The home run derby is arguably the best part of MLB’s All-Star break, but most players never get the opportunity to participate. Kris Bryant was fortunate enough to be selected for the derby in his rookie season after he hit 12 first-half homers, but in a Red Bull conversation with fellow Chicago All-Star Zach LaVine, Bryant made it clear he’s not eager to give it another go any time soon.
“I don’t think I’d ever, I don’t think I could do it again,” Bryant said. “Because man, that is tiring, tiring doing a home run derby.”

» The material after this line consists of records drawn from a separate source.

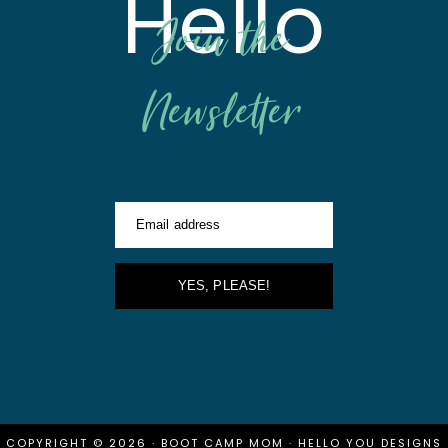
Hello
Join the
Newsletter
Email address
YES, PLEASE!
COPYRIGHT © 2026 · BOOT CAMP MOM ·
HELLO YOU DESIGNS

Despite how drained Bryant felt after the derby, he put up even better power numbers in the second half, hitting 17 homers over the final two and a half months of the season. After the fatigue faded, he had memories to last a lifetime, too.
“I did the home run derby, just because hitting with my dad in my backyard growing up, it was like we always dreamed of this,” Bryant said. “Him pitching to me in the home run derby. It would’ve been nice to win the thing, but it was more just a father-son moment that was like, yeah, I had to do that with my dad once.

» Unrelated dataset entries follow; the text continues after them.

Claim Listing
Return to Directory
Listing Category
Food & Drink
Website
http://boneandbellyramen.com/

“It was my rookie year too. I was just in the league, and I was like, ‘I’ve got to experience everything my first year,’ and I was like, ‘I’m going to do this.’ But they changed the format that year. They did, instead of the 10 outs thing, they did, I think it was five straight minutes of just hitting. Then you had to wait for the ball to land, but it’s like, this is way too much. Like, I literally thought I was going to puke after. I was up against Albert Pujols, and I was like, ‘Just please beat me, I do not want to be in this thing anymore. I’m so tired.’”
Luckily for Bryant, Pujols edged Bryant out in that first round, beating him 10-9. And if MLB calls him asking to swing for the fences again, Bryant knows what he’d say.
“No thank you. I don’t think I’ll ever do it again.”